В самый неподходящий момент у Филдинга в кармане пиджака начинает трепыхаться мобильник. Он включил режим вибрации, когда свернул на Скай-Кресент, и, видимо, пропустил несколько звонков — в такое долгое молчание трудно верилось. Оказываясь вне зоны доступа, Филдинг всегда испытывает странное, сдавленное, тошнотворное ощущение в животе, как будто в мире происходит нечто жизненно важное, о чем ему действительно необходимо знать, и кто-то на другом конце жаждет его ответа… Впрочем, он знает, что ничего жизненно важного, скорее всего, не происходит и кто-то просто-напросто лезет к нему с вопросом, который и не понадобилось бы задавать, если бы человек работал как полагается, а не загружал начальство всякой хренью, чтобы прикрыть свою жалкую задницу. Все равно руки чешутся нажать на эту проклятую кнопку ответа, только он не собирается отвечать. Он игнорирует вибрацию и поспевает за Олбаном.
Вот холера! Он — умелый организатор, имеет опыт управления персоналом, что подтверждено многочисленными сертификатами, не говоря уже об уважении коллег и подчиненных. Наладил сбыт готовой продукции, обладает даром убеждения. Почему же он не может достучаться до этого парня, который должен быть ему ближе многих?
— Слушай, Олбан, я еще могу понять… Нет, на самом деле не могу понять, — (хоть волосы на себе рви!), — но думаю, мне просто следует принять твое отношение к семье и к фирме, а об этом, в частности, я и собирался с тобой поговорить.
Олбан поворачивается к нему:
— Может, для начала выпьем?
— Как скажешь. Ладно, давай.
Бар обнаруживается совсем близко, в холле небольшой гостиницы, расположенной в стиснутом со всех сторон центре города. Олбан твердит, что должен проставиться: заказывает себе пинту IPA,[3]а Филдингу — минералку. Еще рано, в баре ни души, здесь царит полумрак, с прошлой ночи пахнет табачным дымом и пролитым пивом.
Заглотив примерно четверть кружки, Олбан причмокивает.
— Итак, зачем ты меня разыскивал, Филдинг? — спрашивает он. — Конкретно.

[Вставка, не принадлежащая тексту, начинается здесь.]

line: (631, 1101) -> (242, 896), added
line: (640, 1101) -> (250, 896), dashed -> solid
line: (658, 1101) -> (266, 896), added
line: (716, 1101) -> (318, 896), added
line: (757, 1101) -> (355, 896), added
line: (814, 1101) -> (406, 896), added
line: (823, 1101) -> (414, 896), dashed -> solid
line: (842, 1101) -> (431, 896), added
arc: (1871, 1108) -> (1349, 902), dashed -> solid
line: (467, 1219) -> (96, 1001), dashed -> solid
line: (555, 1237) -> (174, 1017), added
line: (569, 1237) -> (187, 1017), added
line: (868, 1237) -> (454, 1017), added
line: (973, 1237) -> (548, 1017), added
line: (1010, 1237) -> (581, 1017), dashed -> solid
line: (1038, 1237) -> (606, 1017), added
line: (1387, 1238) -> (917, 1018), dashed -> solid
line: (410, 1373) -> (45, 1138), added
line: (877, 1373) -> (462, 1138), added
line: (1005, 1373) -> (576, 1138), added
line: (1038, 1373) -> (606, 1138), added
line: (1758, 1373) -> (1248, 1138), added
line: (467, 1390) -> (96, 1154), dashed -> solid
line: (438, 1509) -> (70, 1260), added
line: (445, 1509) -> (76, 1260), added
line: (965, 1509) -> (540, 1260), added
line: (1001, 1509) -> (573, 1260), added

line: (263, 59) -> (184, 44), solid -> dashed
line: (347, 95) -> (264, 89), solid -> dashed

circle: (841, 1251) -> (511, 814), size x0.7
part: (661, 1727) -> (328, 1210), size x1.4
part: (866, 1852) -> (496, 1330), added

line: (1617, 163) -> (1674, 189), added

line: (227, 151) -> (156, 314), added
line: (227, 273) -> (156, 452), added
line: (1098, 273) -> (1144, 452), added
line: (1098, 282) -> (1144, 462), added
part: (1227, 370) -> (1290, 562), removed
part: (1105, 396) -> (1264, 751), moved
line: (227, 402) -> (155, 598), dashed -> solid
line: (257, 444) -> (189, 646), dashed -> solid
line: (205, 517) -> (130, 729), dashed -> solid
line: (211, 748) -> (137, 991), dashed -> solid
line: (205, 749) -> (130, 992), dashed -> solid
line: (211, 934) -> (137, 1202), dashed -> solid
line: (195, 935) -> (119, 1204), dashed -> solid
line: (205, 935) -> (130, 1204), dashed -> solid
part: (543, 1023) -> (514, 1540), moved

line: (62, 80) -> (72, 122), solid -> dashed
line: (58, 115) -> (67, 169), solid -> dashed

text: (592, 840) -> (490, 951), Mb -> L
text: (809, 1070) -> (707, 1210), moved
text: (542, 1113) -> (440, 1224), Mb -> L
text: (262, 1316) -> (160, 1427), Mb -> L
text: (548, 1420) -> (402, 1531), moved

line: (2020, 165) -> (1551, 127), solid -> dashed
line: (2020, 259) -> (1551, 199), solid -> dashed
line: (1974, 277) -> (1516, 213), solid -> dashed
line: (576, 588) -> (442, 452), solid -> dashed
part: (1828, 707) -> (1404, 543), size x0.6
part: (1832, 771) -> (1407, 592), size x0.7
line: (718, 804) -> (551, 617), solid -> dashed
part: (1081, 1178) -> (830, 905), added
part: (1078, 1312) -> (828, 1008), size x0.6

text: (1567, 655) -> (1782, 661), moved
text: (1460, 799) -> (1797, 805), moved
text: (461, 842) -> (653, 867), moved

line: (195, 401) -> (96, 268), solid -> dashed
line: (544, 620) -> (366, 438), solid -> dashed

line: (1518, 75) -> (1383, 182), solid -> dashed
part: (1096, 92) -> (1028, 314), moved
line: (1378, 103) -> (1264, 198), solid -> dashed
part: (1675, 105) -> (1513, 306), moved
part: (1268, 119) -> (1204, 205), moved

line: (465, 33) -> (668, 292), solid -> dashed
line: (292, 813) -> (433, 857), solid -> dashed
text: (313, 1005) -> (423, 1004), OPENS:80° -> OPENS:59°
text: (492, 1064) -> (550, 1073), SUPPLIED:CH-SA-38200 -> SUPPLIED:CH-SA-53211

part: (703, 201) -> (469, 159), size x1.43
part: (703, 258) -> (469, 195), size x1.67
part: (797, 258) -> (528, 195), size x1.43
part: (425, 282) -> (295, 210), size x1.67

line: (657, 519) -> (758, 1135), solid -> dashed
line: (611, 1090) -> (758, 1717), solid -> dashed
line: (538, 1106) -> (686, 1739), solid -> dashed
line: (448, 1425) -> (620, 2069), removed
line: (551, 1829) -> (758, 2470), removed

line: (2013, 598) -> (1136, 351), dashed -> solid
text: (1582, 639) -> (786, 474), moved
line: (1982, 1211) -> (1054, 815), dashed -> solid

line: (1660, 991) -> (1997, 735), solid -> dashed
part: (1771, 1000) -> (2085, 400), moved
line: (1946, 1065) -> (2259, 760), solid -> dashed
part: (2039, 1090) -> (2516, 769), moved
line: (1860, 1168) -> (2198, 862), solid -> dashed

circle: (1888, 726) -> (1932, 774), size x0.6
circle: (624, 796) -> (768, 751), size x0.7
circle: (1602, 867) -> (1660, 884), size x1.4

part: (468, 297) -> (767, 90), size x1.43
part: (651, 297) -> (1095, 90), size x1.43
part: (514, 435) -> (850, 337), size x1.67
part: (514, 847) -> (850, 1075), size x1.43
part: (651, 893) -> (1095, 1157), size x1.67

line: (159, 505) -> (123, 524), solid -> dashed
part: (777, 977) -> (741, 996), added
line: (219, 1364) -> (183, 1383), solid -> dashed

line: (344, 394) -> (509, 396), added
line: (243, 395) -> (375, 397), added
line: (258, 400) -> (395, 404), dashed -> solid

— Если честно, меня попросили.
— Кто же?
— Бабуля.
— Мать честная, неужели старая карга до сих пор в здравом уме и трезвой памяти? — Ол качает головой и делает еще глоток.
— Ол, я тебя умоляю.
Бабуля — бабушка Уинифред — это столп рода Уопулдов, глава семьи, старейшина клана. А в том, что касается права голоса, — самое влиятельное лицо среди членов правления семейной фирмы. Она не лишена недостатков — а кто их лишен в ее-то годы? — и может быть язвительной, привередливой, а иногда и несправедливой, но при ней и фирма, и семья пережили как трудные времена, так и периоды расцвета; многие, Филдинг в том числе, питают к ней теплые чувства. Бабушка очень стара, и каждый, невзирая на ее решимость и волевые качества, стремится ее защитить, поэтому такие выпады всегда неприятны. Филдинг всем своим видом показывает горечь.
Ол хмурится:
— Да ты никак обиделся?
— Что-что?
— И все-таки, как ты узнал, что я подался в Уэльс?
— Обратился к твоей девушке… к подруге, ну, ты понимаешь, из Глазго. Как ее?..
— К ВГ, что ли?
— Причем тут КВД?
— Вэ-Гэ. Ее инициалы.
— Я понял. А звать-то как? Экзотическое имя, если не ошибаюсь?
— Верушка Грэф.
— Точно, Веруууушка. Она самая.
— Ну ясно.
Тут Филдинг, надо сказать, получает выигрыш по времени.
— Вы сейчас вместе? — спрашивает он.
Олбан усмехается, но без особой радости:
— Филдинг, слышу в твоем голосе уважение и легкое сомнение, но нет, мы не «вместе». Иногда встречаемся. От случая к случаю можем перепихнуться. Не думай, что я у нее единственный.
— Ага, понятно. Так или иначе, она сказала, что последний твой точный адрес, по ее сведениям, именно в этом Ллангуриге.
— Мило с ее стороны.
— Еле уболтал.
— Она знает, что я не терплю вторжений в личную жизнь.